Lending in More Challenging Times

With $108 billion of closed small-balance commercial loans during the first half of 2018, the SBL market is on pace to exceed the $200 billion level for the sixth year in a row. Yet investment fundamentals are beginning to fade and market risk is ticking up with higher interest rates, peak asset prices and intense competition for loans. Together these factors may challenge this positive outlook or, worse, signal an end to the current cycle.

Also, and reminiscent of conditions from a decade ago, you know the SBL market is ripe for a change when intense lender competition causes spreads to substantially thin out, LTVs expand and interest-only periods flourish, and solid credits just get much harder to come by.

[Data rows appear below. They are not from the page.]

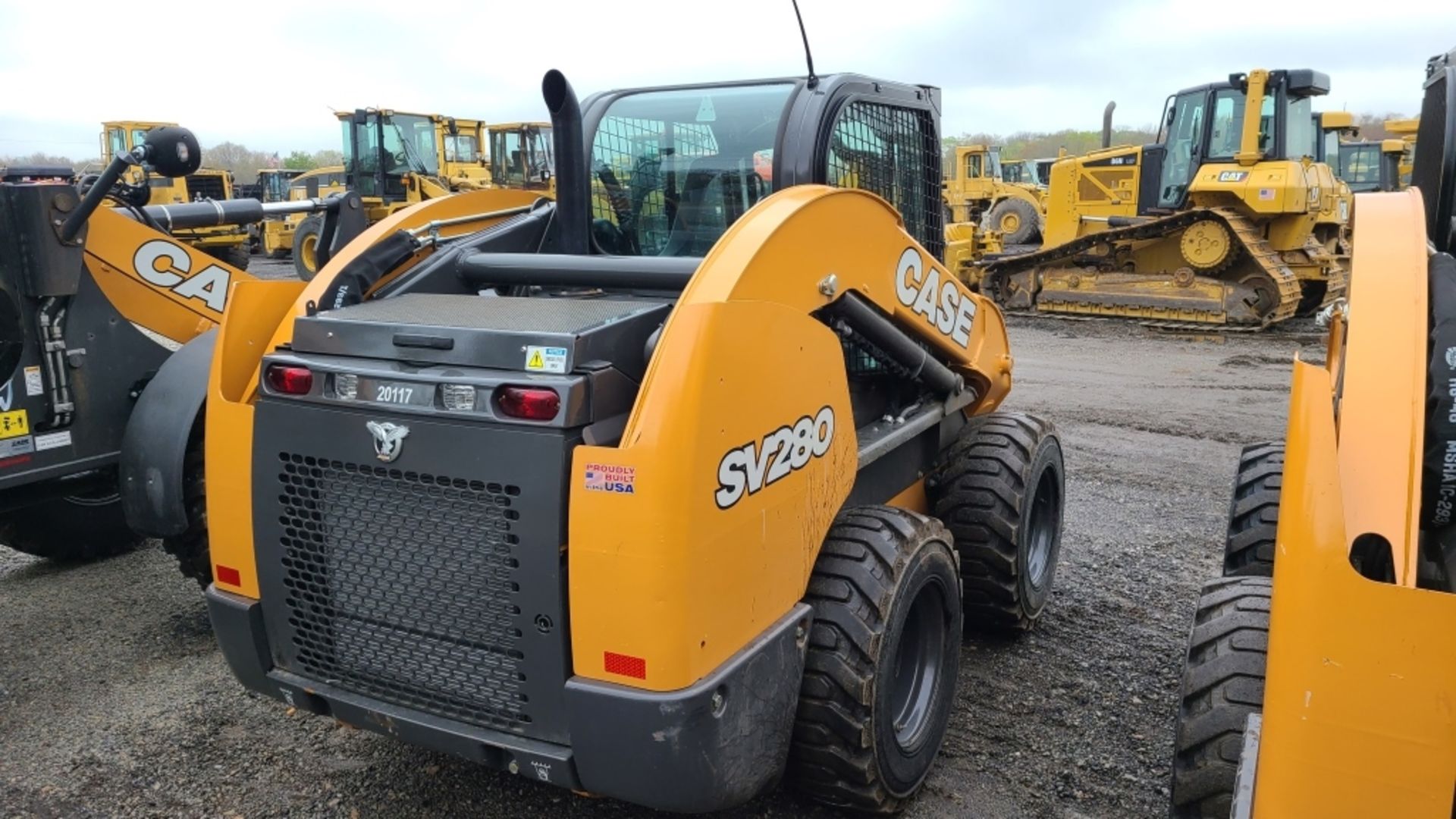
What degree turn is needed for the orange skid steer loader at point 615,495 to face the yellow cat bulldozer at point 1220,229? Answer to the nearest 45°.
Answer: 0° — it already faces it

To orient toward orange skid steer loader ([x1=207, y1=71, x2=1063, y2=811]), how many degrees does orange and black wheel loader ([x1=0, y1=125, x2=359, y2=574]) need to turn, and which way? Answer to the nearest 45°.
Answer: approximately 45° to its right

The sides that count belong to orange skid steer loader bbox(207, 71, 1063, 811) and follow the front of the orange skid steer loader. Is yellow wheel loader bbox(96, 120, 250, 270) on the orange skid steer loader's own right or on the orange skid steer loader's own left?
on the orange skid steer loader's own left

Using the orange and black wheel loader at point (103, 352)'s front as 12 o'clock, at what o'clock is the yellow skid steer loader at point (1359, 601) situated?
the yellow skid steer loader at point (1359, 601) is roughly at 2 o'clock from the orange and black wheel loader at point (103, 352).

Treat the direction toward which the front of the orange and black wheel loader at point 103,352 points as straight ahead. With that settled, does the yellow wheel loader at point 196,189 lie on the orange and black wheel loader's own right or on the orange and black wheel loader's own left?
on the orange and black wheel loader's own left

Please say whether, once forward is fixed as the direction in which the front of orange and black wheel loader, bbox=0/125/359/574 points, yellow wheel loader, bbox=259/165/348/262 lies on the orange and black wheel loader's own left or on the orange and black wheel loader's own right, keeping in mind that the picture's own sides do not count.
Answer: on the orange and black wheel loader's own left

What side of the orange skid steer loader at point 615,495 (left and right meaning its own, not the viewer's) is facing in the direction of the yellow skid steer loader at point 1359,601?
right

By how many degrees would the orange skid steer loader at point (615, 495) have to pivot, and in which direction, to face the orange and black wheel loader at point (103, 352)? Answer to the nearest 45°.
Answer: approximately 90° to its left

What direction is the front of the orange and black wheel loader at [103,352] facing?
to the viewer's right
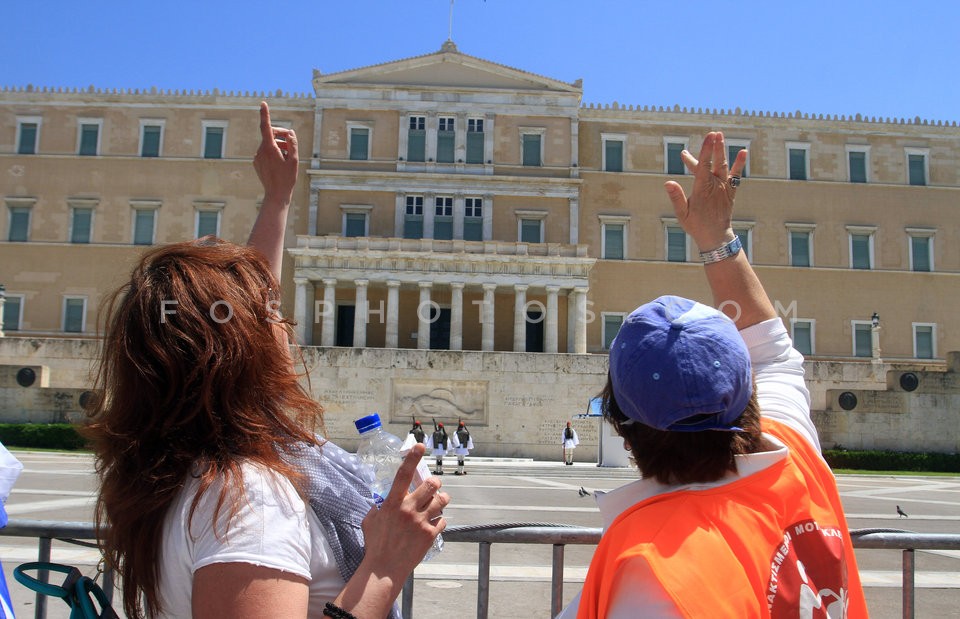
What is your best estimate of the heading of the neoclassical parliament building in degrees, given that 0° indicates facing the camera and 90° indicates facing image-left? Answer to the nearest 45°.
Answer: approximately 0°

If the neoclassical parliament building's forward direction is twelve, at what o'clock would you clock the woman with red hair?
The woman with red hair is roughly at 12 o'clock from the neoclassical parliament building.

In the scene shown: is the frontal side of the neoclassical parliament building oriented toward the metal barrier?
yes

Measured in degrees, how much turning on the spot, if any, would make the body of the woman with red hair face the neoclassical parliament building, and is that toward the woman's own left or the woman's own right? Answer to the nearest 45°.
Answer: approximately 45° to the woman's own left

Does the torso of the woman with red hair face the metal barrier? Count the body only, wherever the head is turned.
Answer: yes

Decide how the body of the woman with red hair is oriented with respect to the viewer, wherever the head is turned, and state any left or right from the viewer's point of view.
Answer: facing away from the viewer and to the right of the viewer

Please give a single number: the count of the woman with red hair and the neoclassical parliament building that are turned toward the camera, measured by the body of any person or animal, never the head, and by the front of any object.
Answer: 1
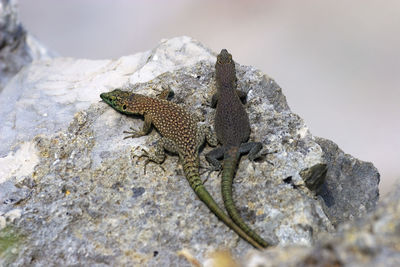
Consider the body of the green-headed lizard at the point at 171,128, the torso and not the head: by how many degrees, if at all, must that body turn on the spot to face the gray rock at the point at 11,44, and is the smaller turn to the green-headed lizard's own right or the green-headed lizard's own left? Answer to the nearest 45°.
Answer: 0° — it already faces it

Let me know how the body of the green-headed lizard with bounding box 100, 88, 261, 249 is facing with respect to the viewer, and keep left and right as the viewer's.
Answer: facing away from the viewer and to the left of the viewer

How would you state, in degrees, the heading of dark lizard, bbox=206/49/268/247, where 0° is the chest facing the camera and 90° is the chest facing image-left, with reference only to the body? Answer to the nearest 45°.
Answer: approximately 180°

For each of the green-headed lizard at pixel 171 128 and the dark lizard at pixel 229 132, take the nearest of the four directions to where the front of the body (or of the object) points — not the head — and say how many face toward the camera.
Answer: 0

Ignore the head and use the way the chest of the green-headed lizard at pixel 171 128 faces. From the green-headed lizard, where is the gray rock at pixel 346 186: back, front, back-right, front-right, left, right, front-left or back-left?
back-right

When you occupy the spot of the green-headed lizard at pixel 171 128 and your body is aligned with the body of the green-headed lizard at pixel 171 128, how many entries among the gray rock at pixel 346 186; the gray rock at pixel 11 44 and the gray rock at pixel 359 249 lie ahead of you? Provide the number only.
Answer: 1

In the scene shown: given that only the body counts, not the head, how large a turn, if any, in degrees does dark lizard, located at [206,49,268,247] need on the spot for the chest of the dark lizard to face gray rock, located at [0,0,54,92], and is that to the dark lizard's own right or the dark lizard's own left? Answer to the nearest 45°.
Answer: approximately 45° to the dark lizard's own left

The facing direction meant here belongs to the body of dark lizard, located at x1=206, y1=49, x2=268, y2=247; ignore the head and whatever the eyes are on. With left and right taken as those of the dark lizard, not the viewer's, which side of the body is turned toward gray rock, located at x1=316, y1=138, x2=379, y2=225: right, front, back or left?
right

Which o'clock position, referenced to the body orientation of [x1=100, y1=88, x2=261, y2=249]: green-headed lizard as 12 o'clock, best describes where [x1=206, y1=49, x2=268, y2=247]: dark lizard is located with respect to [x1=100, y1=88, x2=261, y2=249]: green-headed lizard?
[x1=206, y1=49, x2=268, y2=247]: dark lizard is roughly at 5 o'clock from [x1=100, y1=88, x2=261, y2=249]: green-headed lizard.
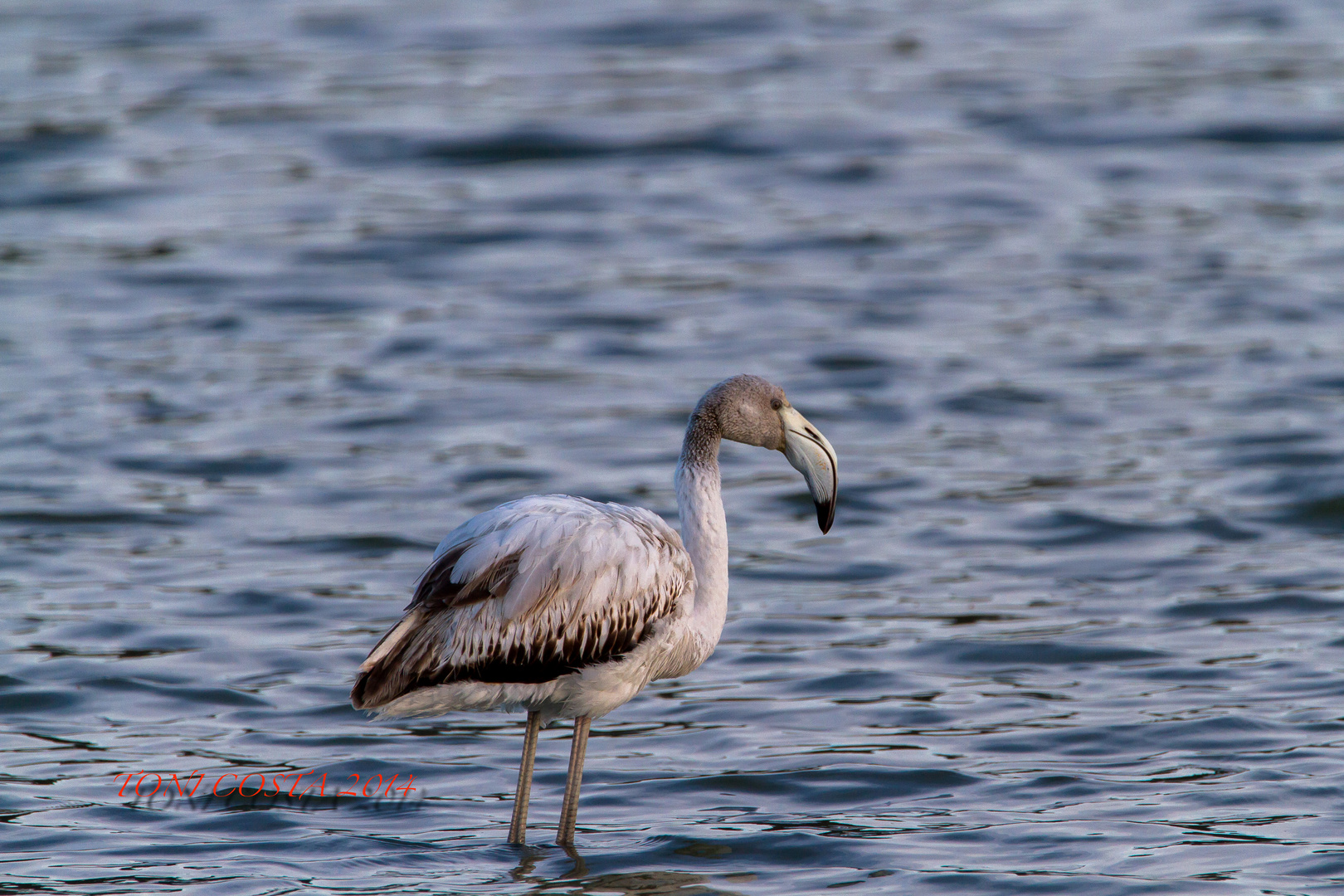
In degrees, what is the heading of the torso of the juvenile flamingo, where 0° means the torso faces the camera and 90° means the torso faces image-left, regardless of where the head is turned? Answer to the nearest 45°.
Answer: approximately 270°
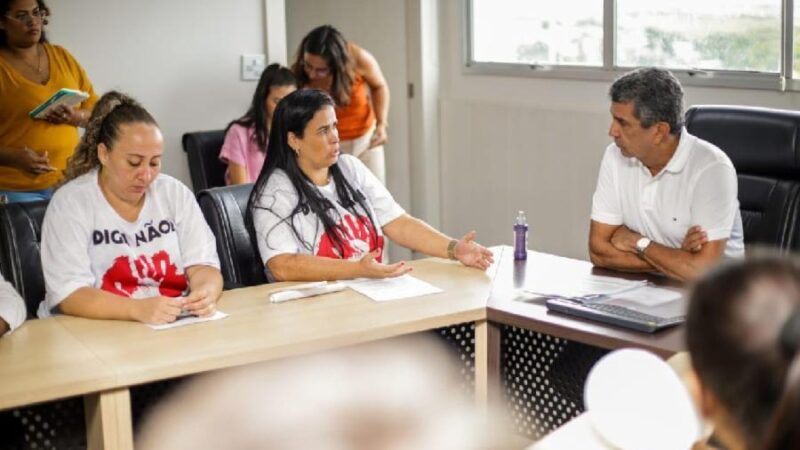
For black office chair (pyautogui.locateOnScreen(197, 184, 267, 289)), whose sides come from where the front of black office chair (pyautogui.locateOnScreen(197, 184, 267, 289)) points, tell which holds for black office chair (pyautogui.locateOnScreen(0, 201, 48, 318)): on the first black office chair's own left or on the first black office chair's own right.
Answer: on the first black office chair's own right

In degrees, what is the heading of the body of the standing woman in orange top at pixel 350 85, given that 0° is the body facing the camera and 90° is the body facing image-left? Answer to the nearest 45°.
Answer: approximately 45°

But it's not yet the end of the party, and there is still room for national and regional lenders to succeed with perhaps more prudent or less risky strategies that might start with better targeting of the strongest geographical markets. In the SBL space, it's not surprising that origination volume is closely aligned with the most populous U.S. states. The top SBL markets include (in rank order of population size) California, Texas, Florida, New York, Pennsylvania, Illinois and Georgia, plus the states of New Jersey, Washington and Colorado. These 10 states account for a disproportionate share of closed loans averaging 65% of total SBL originations or roughly $150 billion over the last three years ending 2017. This amount was nearly double the volume of the balance of states on a consistent annual basis.

A sizable difference in state-level economic activity, resulting from the relatively high number and size of large metropolitan areas in these leading states, largely explains their outsized sum of originations. And it’s these geographical concentrations of economic well-being and growth where lenders will be better off plying their trade during riskier lending periods.

As the nearby graph shows, it's not just the absolute increase in loan volume over time that warrants consideration when targeting markets but, also, the relative rates of growth. For example, though Washington and Colorado trailed some of the others in terms of the change in gross dollar volume between 2013 and 2017, they clocked in with two of the best YoY percentage gains among the top 10 states. Not coincidentally, Washington and Colorado also generated two of the best compound annual growth rates in state GDP over the five-year period according to BEA. By contrast Illinois and New Jersey, which posted flat to slightly negative growth in dollar loan volume between the two years, respectively, also generated GDP growth below the U.S. average over the five-year period.

During the market's expansion, small-balance lenders and investors found safe bets in a myriad of places throughout the U.S. But lending markets built on the strongest economic foundations will typically offer investors more shelter from a future storm.